The Social Security and Medicare Trustees reports released today affirm the fundamental health of these important family protection programs and reinforce the need to commit the federal government to strengthening them. It is reassuring news that Social Security is projected to have enough resources to pay full benefits until 2042, one year later than predicted last year, making this the sixth year in a row that date has moved into the future. The Medicare report, which shows a loss of four years of solvency, is a bracing reminder that the same rising cost phenomenon that is impacting the private market is also affecting the future of Medicare.
The reports also underscore how the Bush administration’s unaffordable proposed tax cuts for the wealthy undermine our nation’s ability to guarantee income and health security for our seniors. According to the non-partisan Center on Budget and Policy Priorities, the amount of money President Bush has proposed to spend on tax cuts would more than solve any long-term shortfalls in Social Security and Medicare Part A. And the president’s tax cuts use up revenue needed for priorities like a Medicare prescription drug benefit. For example, the budget proposal announced by the House Budget Committee last week provides only $28 billion for a Medicare prescription drug benefit over 10 years—$372 billion less than the president’s own proposal—while setting aside $726 billion in tax cuts for wealthy Americans.
Instead of using the federal budget to strengthen Social Security and Medicare, the proposals from President Bush and Congressional Republicans would weaken these vital programs. President Bush’s own Social Security privatization commission found that creating privatized individual investment accounts within Social Security, as he proposed, would weaken the government’s ability to provide full Social Security benefits. Paying for private accounts would require an additional $2.2 and $2.8 trillion from taxpayers and would still include big cuts in benefits for disabled workers and the surviving children of workers who die young.

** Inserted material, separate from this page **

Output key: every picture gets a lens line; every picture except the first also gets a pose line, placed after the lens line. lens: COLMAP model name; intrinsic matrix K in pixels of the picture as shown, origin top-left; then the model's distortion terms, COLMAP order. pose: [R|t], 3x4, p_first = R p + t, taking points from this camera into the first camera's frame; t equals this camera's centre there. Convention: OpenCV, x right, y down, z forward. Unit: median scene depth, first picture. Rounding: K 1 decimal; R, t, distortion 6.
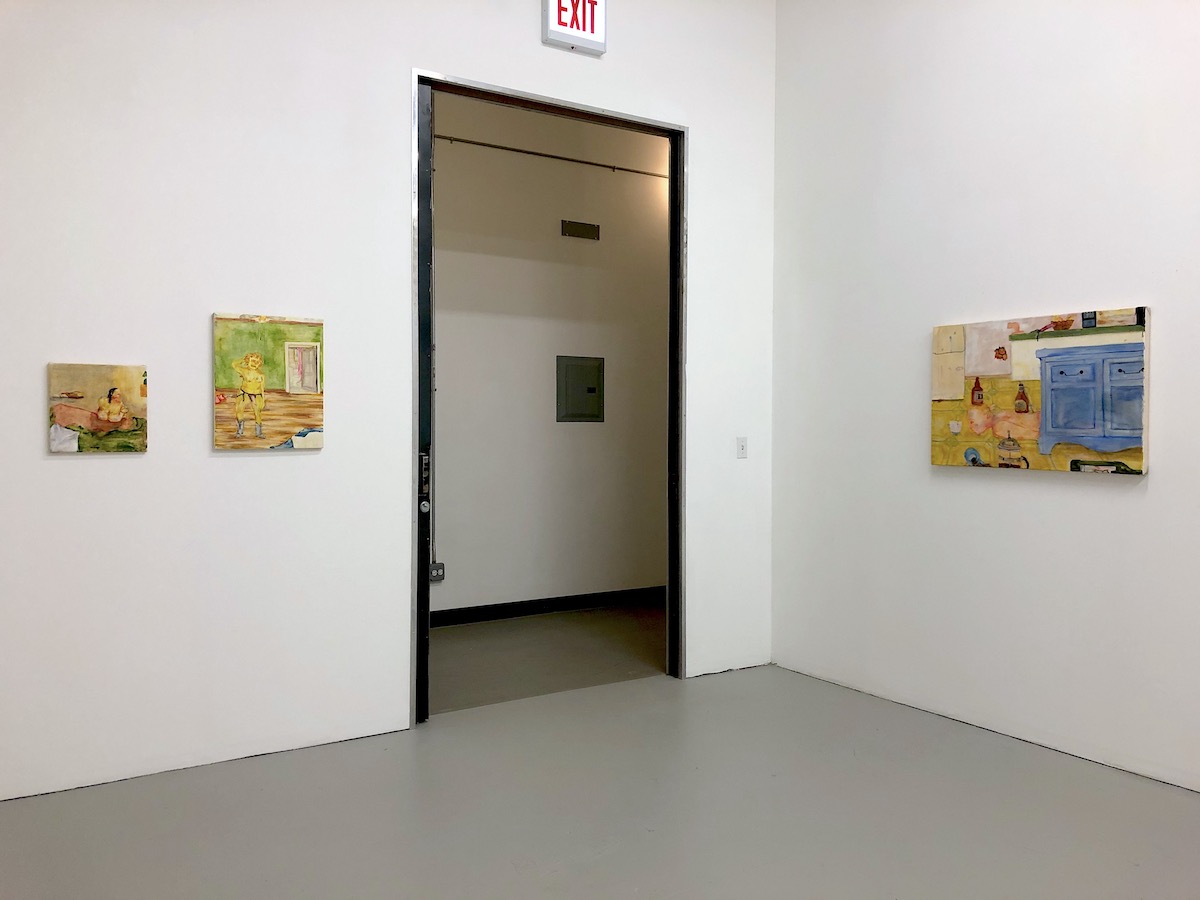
lens RADIAL K [[987.8, 0, 617.4], [0, 987.8, 447.9], [0, 0, 1]] dist [0.050454, -0.081292]
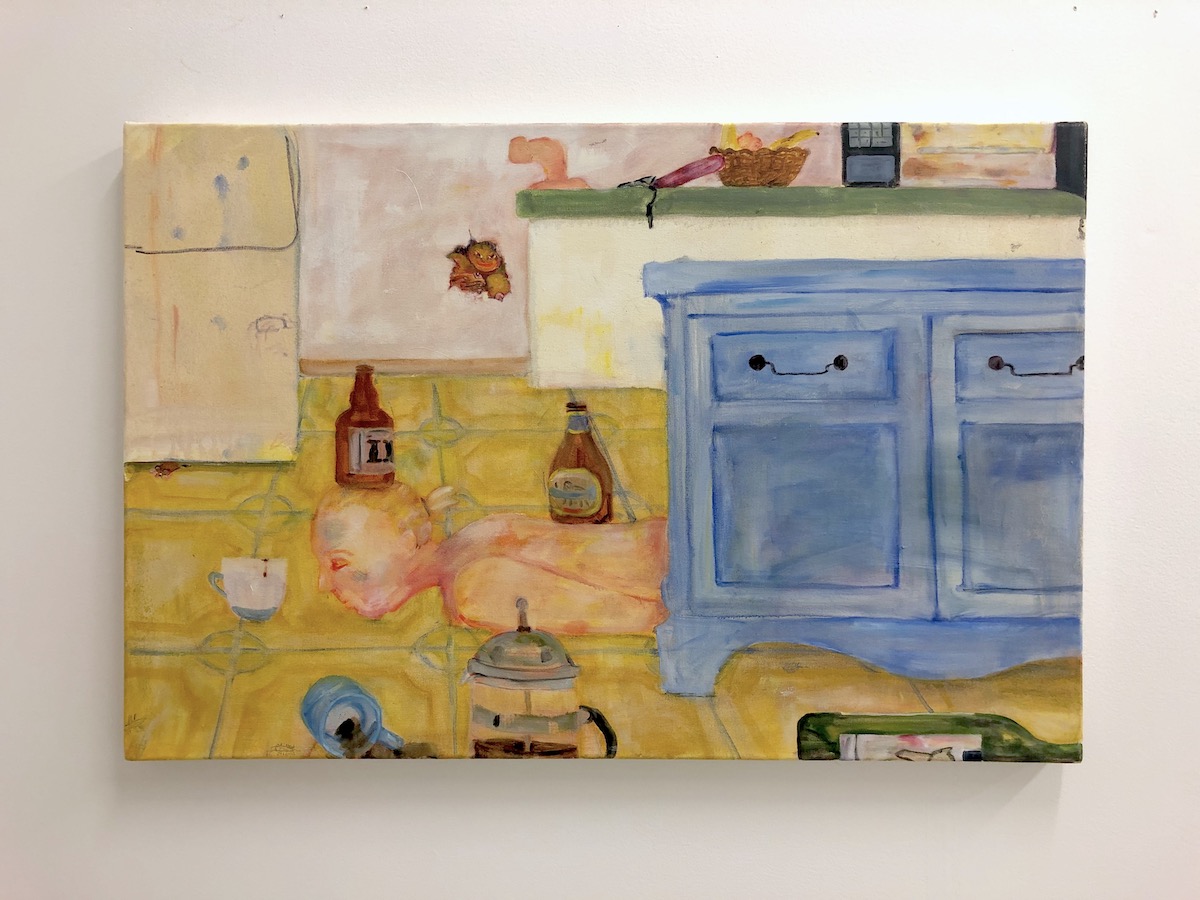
lens RADIAL K [[987.8, 0, 603.2], [0, 987.8, 451.8], [0, 0, 1]] dist [0.050454, -0.081292]
pose [[0.569237, -0.006740, 0.822146, 0.214676], [0.024186, 0.999671, -0.008551, -0.050160], [-0.821817, 0.024752, 0.569213, 0.856898]]
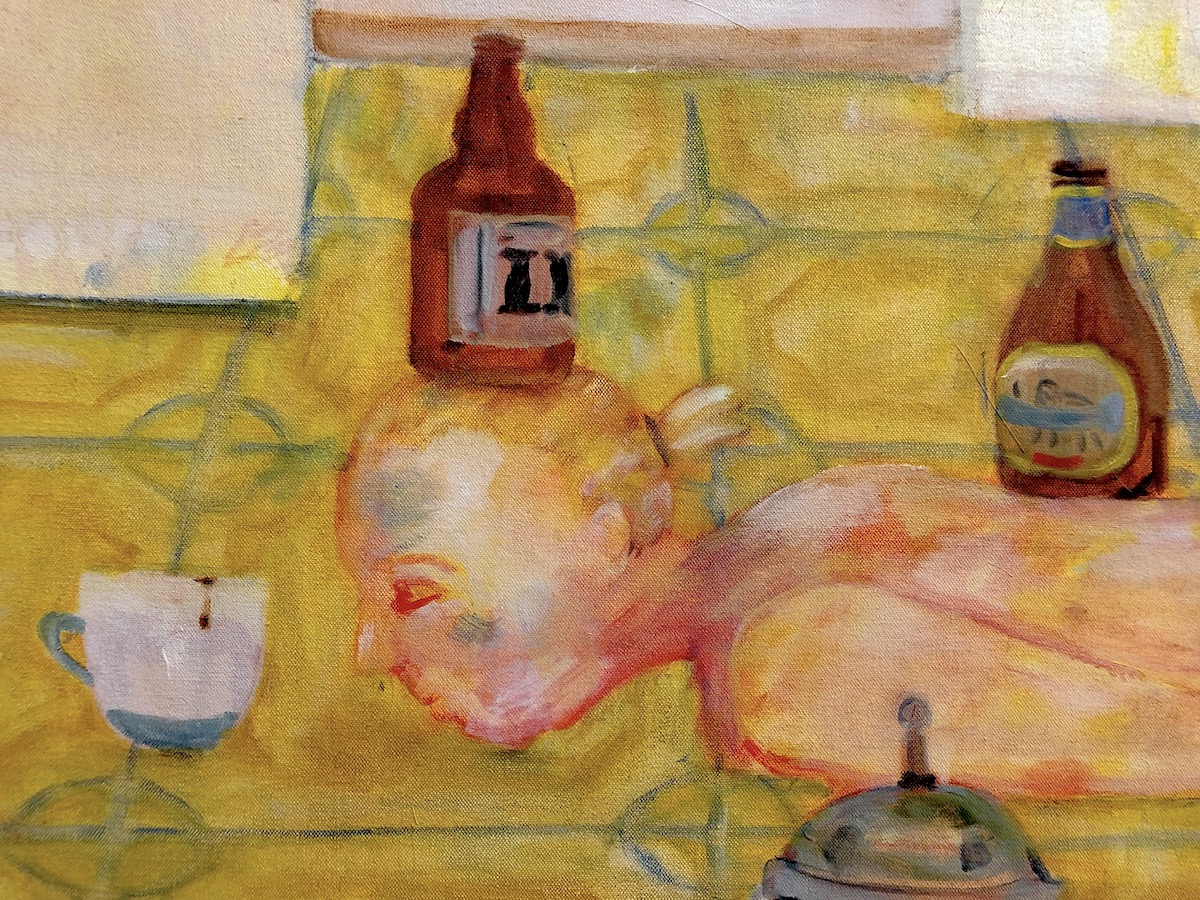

And instead of seeking to improve Medicare, the Bush administration is looking to limit the services Medicare provides and the rights of seniors to appeal bureaucrats’ decisions denying needed services. The Bush administration has also offered a prescription drug plan designed to force seniors to leave the doctors they know and trust and join a private HMO in order to get the full drug benefits, even though a recent report showed that Medicare health care costs have gone up much more slowly than costs in private plans.
The stock market collapse and corporate crimes of the past years set workers and retirees back decades in building a secure retirement, while soaring costs are putting retiree health benefits in serious jeopardy. Working families need the guarantees of Social Security and Medicare more than ever.